Exercise instructions -> Below are the records. Transcribe them exactly.

Data excerpts ->
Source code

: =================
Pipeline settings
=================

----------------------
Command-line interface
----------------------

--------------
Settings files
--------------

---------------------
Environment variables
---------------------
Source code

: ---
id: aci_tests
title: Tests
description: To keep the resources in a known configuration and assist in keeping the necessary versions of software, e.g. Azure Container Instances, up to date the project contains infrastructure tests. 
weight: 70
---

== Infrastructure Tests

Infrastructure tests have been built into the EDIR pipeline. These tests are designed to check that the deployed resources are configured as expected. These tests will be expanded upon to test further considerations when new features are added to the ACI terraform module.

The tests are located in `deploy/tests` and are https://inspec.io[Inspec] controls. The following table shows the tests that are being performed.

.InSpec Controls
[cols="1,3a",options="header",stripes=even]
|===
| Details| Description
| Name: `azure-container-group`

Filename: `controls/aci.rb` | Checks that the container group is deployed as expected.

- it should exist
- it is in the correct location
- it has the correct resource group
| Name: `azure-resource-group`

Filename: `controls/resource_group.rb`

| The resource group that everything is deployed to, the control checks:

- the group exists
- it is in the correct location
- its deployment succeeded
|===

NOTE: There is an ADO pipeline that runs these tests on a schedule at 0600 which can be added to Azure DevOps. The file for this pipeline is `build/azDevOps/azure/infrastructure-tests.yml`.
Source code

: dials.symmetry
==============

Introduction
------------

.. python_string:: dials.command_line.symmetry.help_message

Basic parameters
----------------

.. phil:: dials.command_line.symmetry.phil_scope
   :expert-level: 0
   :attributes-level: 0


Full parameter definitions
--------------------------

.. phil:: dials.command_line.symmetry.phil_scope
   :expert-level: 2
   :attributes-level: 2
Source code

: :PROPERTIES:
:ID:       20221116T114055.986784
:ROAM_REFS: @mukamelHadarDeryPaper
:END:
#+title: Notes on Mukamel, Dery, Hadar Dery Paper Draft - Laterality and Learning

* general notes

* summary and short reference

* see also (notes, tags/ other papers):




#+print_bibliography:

Completed task ->
Source code

: =================
Pipeline settings
=================

----------------------
Command-line interface
----------------------

--------------
Settings files
--------------

---------------------
Environment variables
---------------------
Source code

: ---
id: aci_tests
title: Tests
description: To keep the resources in a known configuration and assist in keeping the necessary versions of software, e.g. Azure Container Instances, up to date the project contains infrastructure tests. 
weight: 70
---

== Infrastructure Tests

Infrastructure tests have been built into the EDIR pipeline. These tests are designed to check that the deployed resources are configured as expected. These tests will be expanded upon to test further considerations when new features are added to the ACI terraform module.

The tests are located in `deploy/tests` and are https://inspec.io[Inspec] controls. The following table shows the tests that are being performed.

.InSpec Controls
[cols="1,3a",options="header",stripes=even]
|===
| Details| Description
| Name: `azure-container-group`

Filename: `controls/aci.rb` | Checks that the container group is deployed as expected.

- it should exist
- it is in the correct location
- it has the correct resource group
| Name: `azure-resource-group`

Filename: `controls/resource_group.rb`

| The resource group that everything is deployed to, the control checks:

- the group exists
- it is in the correct location
- its deployment succeeded
|===

NOTE: There is an ADO pipeline that runs these tests on a schedule at 0600 which can be added to Azure DevOps. The file for this pipeline is `build/azDevOps/azure/infrastructure-tests.yml`.
Source code

: dials.symmetry
==============

Introduction
------------

.. python_string:: dials.command_line.symmetry.help_message

Basic parameters
----------------

.. phil:: dials.command_line.symmetry.phil_scope
   :expert-level: 0
   :attributes-level: 0


Full parameter definitions
--------------------------

.. phil:: dials.command_line.symmetry.phil_scope
   :expert-level: 2
   :attributes-level: 2
Source code

: :PROPERTIES:
:ID:       20221116T114055.986784
:ROAM_REFS: @mukamelHadarDeryPaper
:END:
#+title: Notes on Mukamel, Dery, Hadar Dery Paper Draft - Laterality and Learning

* general notes

* summary and short reference

* see also (notes, tags/ other papers):




#+print_bibliography:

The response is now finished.